▶ SET EXERCISE
Repeat the part of the material that opens with the line containing "collector number: 2568" and closes with the line containing "state / province: Connecticut", including both of those lines.

▶ GIVEN DATA
****

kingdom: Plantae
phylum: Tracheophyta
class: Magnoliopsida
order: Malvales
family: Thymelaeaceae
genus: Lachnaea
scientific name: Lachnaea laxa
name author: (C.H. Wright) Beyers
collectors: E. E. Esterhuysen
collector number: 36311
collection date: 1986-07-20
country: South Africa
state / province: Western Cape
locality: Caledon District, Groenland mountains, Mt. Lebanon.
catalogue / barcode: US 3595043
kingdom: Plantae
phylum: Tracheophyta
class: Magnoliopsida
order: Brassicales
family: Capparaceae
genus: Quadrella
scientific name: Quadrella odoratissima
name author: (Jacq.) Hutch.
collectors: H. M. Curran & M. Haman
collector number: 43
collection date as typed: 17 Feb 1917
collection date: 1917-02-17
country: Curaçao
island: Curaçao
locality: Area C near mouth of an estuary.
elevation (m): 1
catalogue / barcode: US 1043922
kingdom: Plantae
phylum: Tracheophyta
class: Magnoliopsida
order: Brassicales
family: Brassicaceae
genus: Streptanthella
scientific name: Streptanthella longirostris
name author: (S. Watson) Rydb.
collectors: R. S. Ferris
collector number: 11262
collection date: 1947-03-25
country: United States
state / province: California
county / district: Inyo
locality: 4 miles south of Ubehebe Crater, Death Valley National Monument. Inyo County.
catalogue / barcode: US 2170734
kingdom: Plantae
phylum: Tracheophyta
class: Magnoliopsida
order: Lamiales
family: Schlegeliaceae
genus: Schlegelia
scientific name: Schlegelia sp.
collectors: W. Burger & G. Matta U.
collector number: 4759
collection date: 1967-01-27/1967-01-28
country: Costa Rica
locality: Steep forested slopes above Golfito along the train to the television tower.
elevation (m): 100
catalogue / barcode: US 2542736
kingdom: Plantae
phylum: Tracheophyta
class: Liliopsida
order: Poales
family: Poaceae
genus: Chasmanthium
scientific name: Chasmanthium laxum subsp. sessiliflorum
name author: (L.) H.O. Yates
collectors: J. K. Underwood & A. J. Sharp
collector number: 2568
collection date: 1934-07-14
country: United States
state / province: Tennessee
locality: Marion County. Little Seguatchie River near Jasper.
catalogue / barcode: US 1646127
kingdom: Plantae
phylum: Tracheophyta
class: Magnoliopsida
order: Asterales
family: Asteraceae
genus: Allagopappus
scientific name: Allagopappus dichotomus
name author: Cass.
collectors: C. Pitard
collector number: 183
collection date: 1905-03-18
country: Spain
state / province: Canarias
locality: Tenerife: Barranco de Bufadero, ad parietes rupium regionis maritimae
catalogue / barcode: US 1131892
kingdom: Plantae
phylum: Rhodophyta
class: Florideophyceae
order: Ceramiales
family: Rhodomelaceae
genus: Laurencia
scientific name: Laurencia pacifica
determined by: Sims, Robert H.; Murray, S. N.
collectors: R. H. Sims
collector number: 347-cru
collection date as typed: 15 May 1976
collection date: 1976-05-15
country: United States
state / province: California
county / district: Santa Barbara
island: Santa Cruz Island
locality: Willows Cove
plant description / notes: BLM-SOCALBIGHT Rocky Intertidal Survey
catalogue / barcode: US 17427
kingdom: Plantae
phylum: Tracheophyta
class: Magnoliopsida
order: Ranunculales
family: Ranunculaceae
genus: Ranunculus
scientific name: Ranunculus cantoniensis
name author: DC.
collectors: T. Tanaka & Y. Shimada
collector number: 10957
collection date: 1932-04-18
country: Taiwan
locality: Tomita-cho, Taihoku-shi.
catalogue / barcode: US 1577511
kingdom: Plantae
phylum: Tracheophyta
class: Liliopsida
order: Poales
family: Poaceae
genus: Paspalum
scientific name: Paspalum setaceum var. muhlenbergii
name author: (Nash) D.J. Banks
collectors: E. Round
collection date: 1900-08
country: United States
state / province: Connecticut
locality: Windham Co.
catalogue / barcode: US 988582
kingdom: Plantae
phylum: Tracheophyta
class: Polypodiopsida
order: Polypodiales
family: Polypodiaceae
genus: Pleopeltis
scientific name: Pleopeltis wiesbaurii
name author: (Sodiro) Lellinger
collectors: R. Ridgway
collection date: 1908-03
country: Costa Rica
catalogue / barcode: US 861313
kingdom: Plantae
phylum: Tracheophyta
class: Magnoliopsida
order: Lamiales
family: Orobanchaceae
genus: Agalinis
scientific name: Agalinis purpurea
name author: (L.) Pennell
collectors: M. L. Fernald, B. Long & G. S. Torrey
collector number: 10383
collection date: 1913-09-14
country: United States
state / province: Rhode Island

****

▶ SOLUTION TO THIS EXERCISE
collector number: 2568
collection date: 1934-07-14
country: United States
state / province: Tennessee
locality: Marion County. Little Seguatchie River near Jasper.
catalogue / barcode: US 1646127
kingdom: Plantae
phylum: Tracheophyta
class: Magnoliopsida
order: Asterales
family: Asteraceae
genus: Allagopappus
scientific name: Allagopappus dichotomus
name author: Cass.
collectors: C. Pitard
collector number: 183
collection date: 1905-03-18
country: Spain
state / province: Canarias
locality: Tenerife: Barranco de Bufadero, ad parietes rupium regionis maritimae
catalogue / barcode: US 1131892
kingdom: Plantae
phylum: Rhodophyta
class: Florideophyceae
order: Ceramiales
family: Rhodomelaceae
genus: Laurencia
scientific name: Laurencia pacifica
determined by: Sims, Robert H.; Murray, S. N.
collectors: R. H. Sims
collector number: 347-cru
collection date as typed: 15 May 1976
collection date: 1976-05-15
country: United States
state / province: California
county / district: Santa Barbara
island: Santa Cruz Island
locality: Willows Cove
plant description / notes: BLM-SOCALBIGHT Rocky Intertidal Survey
catalogue / barcode: US 17427
kingdom: Plantae
phylum: Tracheophyta
class: Magnoliopsida
order: Ranunculales
family: Ranunculaceae
genus: Ranunculus
scientific name: Ranunculus cantoniensis
name author: DC.
collectors: T. Tanaka & Y. Shimada
collector number: 10957
collection date: 1932-04-18
country: Taiwan
locality: Tomita-cho, Taihoku-shi.
catalogue / barcode: US 1577511
kingdom: Plantae
phylum: Tracheophyta
class: Liliopsida
order: Poales
family: Poaceae
genus: Paspalum
scientific name: Paspalum setaceum var. muhlenbergii
name author: (Nash) D.J. Banks
collectors: E. Round
collection date: 1900-08
country: United States
state / province: Connecticut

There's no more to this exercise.